# Dataset records
<<<<

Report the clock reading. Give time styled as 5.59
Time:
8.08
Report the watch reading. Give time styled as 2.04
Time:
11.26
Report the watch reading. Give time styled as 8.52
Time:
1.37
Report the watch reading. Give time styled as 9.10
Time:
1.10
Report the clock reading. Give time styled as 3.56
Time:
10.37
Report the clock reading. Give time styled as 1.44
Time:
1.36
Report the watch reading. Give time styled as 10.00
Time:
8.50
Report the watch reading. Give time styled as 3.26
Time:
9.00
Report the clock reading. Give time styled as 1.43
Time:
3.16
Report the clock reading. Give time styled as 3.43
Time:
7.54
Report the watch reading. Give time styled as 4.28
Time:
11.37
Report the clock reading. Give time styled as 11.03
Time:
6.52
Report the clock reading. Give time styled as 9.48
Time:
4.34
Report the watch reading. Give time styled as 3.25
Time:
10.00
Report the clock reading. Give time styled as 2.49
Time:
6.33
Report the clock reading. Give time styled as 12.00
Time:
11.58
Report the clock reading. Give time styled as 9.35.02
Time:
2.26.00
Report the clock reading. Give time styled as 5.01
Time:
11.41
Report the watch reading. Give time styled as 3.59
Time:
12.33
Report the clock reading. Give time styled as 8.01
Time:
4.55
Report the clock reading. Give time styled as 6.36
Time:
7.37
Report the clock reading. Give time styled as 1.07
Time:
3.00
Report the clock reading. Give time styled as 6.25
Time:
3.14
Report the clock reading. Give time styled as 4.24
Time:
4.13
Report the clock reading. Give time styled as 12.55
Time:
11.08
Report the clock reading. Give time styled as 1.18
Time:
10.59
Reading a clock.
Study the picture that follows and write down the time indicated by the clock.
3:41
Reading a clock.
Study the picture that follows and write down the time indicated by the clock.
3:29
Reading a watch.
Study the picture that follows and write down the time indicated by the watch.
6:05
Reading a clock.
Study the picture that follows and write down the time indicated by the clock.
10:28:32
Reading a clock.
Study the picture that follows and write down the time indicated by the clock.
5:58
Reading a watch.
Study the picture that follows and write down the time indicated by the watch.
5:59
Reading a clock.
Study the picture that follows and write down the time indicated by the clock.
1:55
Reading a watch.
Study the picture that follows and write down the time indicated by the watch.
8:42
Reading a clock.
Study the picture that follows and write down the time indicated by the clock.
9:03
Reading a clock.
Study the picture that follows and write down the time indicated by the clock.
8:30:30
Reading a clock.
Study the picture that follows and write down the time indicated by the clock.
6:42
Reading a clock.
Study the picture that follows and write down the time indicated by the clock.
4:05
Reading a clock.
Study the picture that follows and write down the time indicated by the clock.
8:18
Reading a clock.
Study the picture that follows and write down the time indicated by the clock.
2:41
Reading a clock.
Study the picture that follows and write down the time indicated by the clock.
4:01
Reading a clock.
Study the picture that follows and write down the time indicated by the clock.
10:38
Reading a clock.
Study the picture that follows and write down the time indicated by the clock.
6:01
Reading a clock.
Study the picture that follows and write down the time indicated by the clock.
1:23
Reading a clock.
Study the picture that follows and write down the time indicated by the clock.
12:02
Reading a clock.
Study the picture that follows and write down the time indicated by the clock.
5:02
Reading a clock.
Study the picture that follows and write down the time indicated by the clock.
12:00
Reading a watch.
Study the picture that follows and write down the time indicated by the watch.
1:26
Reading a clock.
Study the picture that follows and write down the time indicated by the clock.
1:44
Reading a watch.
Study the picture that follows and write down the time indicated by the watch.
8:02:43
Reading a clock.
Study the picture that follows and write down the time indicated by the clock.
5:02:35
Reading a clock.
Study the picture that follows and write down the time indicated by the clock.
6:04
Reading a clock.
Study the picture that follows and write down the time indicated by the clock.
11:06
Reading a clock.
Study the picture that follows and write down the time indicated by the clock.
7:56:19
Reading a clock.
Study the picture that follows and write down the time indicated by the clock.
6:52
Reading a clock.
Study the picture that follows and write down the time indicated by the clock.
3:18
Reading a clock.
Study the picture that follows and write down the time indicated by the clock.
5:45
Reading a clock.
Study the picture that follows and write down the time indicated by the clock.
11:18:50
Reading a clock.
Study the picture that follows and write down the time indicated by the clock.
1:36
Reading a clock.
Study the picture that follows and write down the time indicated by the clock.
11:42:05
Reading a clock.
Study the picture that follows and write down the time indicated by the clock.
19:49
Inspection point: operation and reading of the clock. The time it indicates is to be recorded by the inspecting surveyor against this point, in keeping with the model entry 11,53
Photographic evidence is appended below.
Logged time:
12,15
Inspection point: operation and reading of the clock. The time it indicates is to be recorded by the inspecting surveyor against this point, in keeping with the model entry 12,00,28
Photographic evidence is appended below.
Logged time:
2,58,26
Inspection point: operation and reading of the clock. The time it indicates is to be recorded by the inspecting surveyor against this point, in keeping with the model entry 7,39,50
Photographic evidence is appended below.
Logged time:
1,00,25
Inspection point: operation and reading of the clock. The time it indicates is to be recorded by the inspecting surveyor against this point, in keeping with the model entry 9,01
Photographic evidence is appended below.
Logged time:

>>>>

# What is being asked
Copy out word for word the lines of the entries from the one containing "model entry 9,01" through the end of the entries, both ends included.

# Exercise solution
Inspection point: operation and reading of the clock. The time it indicates is to be recorded by the inspecting surveyor against this point, in keeping with the model entry 9,01
Photographic evidence is appended below.
Logged time:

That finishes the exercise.